Users are represented by Actors, though an Actor isn't necessarily a User. Actor Types include: Application, Group, Organization , Person and Service. Each Actor has an ID, represented as a URL.

Actors have an inbox and an outbox, where they receive and send Activities much like email. Like the ID, the inbox and outbox are represented as URLs. Those URLs point to an OrderedCollection JSON object containing "Activities" (as described below in ActivityStreams).

Delivery

Everything a user publishes will end up in their outbox as an Activity.
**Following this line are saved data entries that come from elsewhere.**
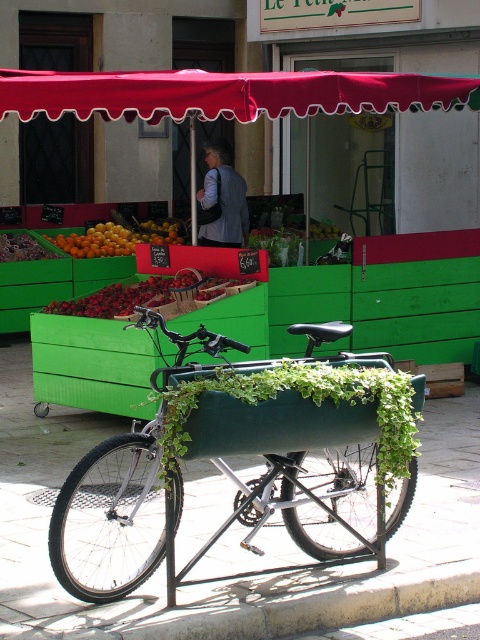
Question: Is green matte bicycle at center behind red fabric canopy at upper center?

Choices:
 (A) no
 (B) yes

Answer: (A)

Question: Does shiny red strawberries at center have a greater width compared to orange matte fruit at left?

Choices:
 (A) yes
 (B) no

Answer: (A)

Question: Which point is farther from the camera taking this photo?

Choices:
 (A) (386, 472)
 (B) (476, 76)

Answer: (B)

Question: Which of these objects is positioned closest to the orange matte fruit at left?

Choices:
 (A) red fabric canopy at upper center
 (B) shiny red strawberries at center

Answer: (B)

Question: Which point is farther from the camera taking this photo?

Choices:
 (A) (98, 236)
 (B) (400, 384)
 (C) (132, 83)

Answer: (A)

Question: In this image, where is green matte bicycle at center located relative to orange matte fruit at left?

Choices:
 (A) above
 (B) below

Answer: (B)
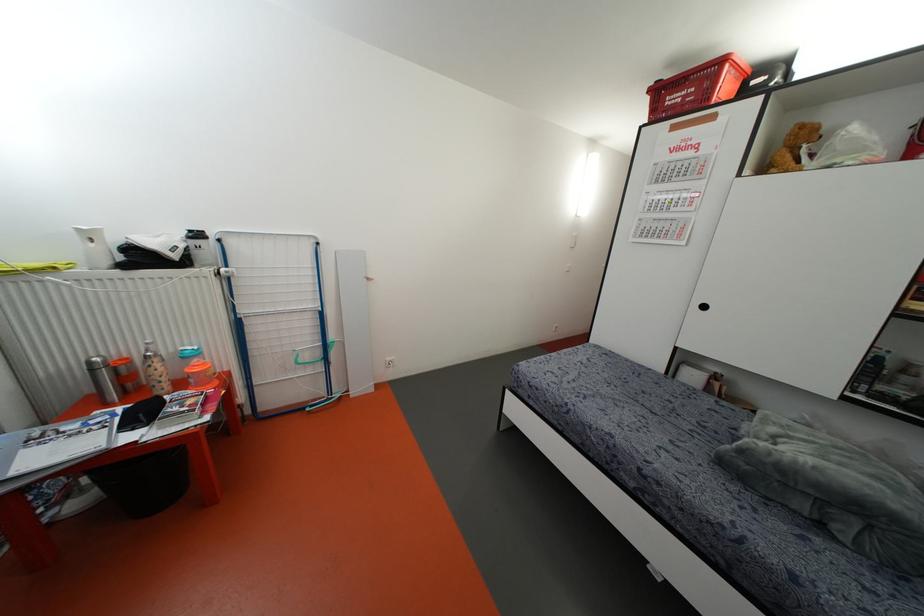
This screenshot has width=924, height=616. I want to click on silver thermos bottle, so click(x=103, y=379).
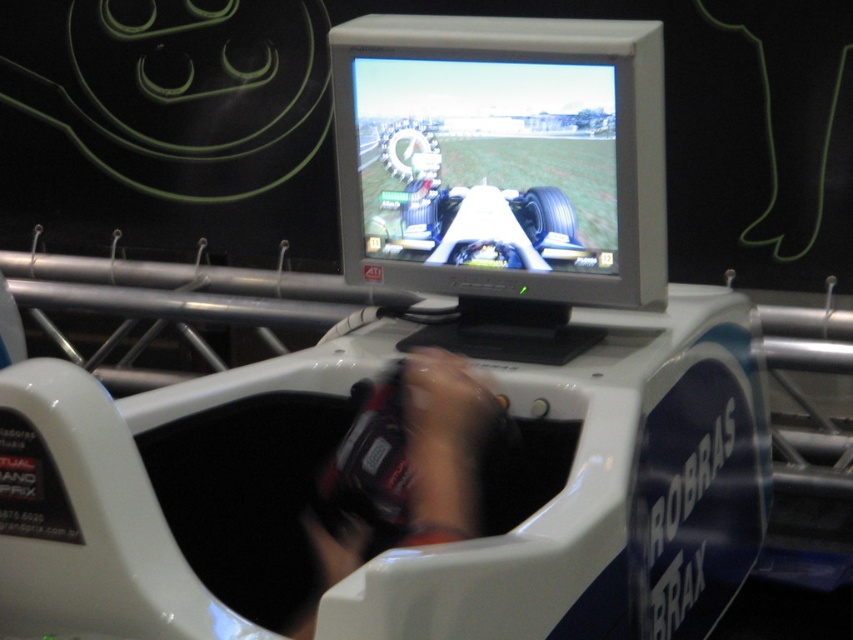
Question: Is matte silver monitor at center positioned in front of smooth black controller at center?

Choices:
 (A) no
 (B) yes

Answer: (A)

Question: Does matte silver monitor at center have a larger size compared to smooth black controller at center?

Choices:
 (A) no
 (B) yes

Answer: (B)

Question: Among these objects, which one is farthest from the camera?

Choices:
 (A) smooth black controller at center
 (B) matte silver monitor at center

Answer: (B)

Question: Can you confirm if matte silver monitor at center is wider than smooth black controller at center?

Choices:
 (A) yes
 (B) no

Answer: (A)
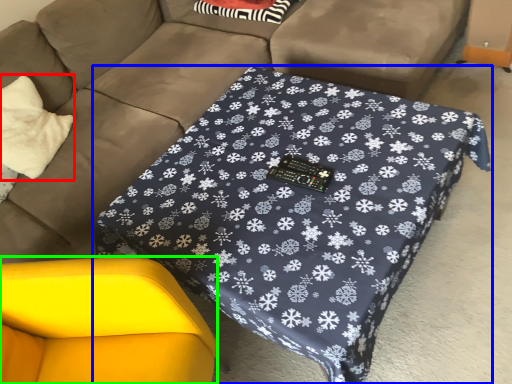
Question: Estimate the real-world distances between objects in this image. Which object is closer to throw pillow (highlighted by a red box), table (highlighted by a blue box) or swivel chair (highlighted by a green box)?

Choices:
 (A) table
 (B) swivel chair

Answer: (B)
An Activity might have a target, specified by the fields to, bto, cc, bcc, and audience. The target identifies an Actor, and from there we can find the Actor's inbox and send an HTTP POST request to that URL.

If that request is successful, the Activity will then appear in the receiving Actor's inbox.

ActivityStreams

ActivityPub is based on the ActivityStreams 2.0 data format. ActivityStreams is a JSON based format for describing activities in a "human-friendly but machine-processable and extensible manner." The spec says ActivityPub uses ActivityStreams as its "vocabulary." As a bit of an overview, this vocabulary defines core types such as Object, Link and Activity. These are all represented as JSON objects.

Object is a base type that most other types are based on. (All examples are from the above W3C link).

{
"@context": "https://www.w3.org/ns/activitystreams",
"type": "Object",
"id": "http://www.test.example/object/1",
"name": "A Simple, non-specific object"
}

@context here refers to the location of the ActivityStreams spec, and comes from yet another spec: JSON-LD.

Link is a reference to a resource that will include a URL (or an URL, depending how you pronounce it), a name, media type, etc. It is not a subtype of Object.

{
"@context": "https://www.w3.org/ns/activitystreams",
"type": "Link",
"href": "http://example.org/abc",
"hreflang": "en",
"mediaType": "text/html",
"name": "An example link"
}

You can see an example of an Activity type in the Activities section above.

Flexibility

As you can see, ActivityPub is based on regular old web tech like REST and JSON. That makes it fairly easy to work with on the web. For a cool example, check out Cassidy James Blaede's Mastodon-powered blog comments.

Conclusion

Good old open protocols are what make the web, and give regular people a chance against the Metas, Twitters and Weylan-Yutanis of this world. They help fulfil the democratic promise of the World Wide Web — and social networks are the new battleground of that war.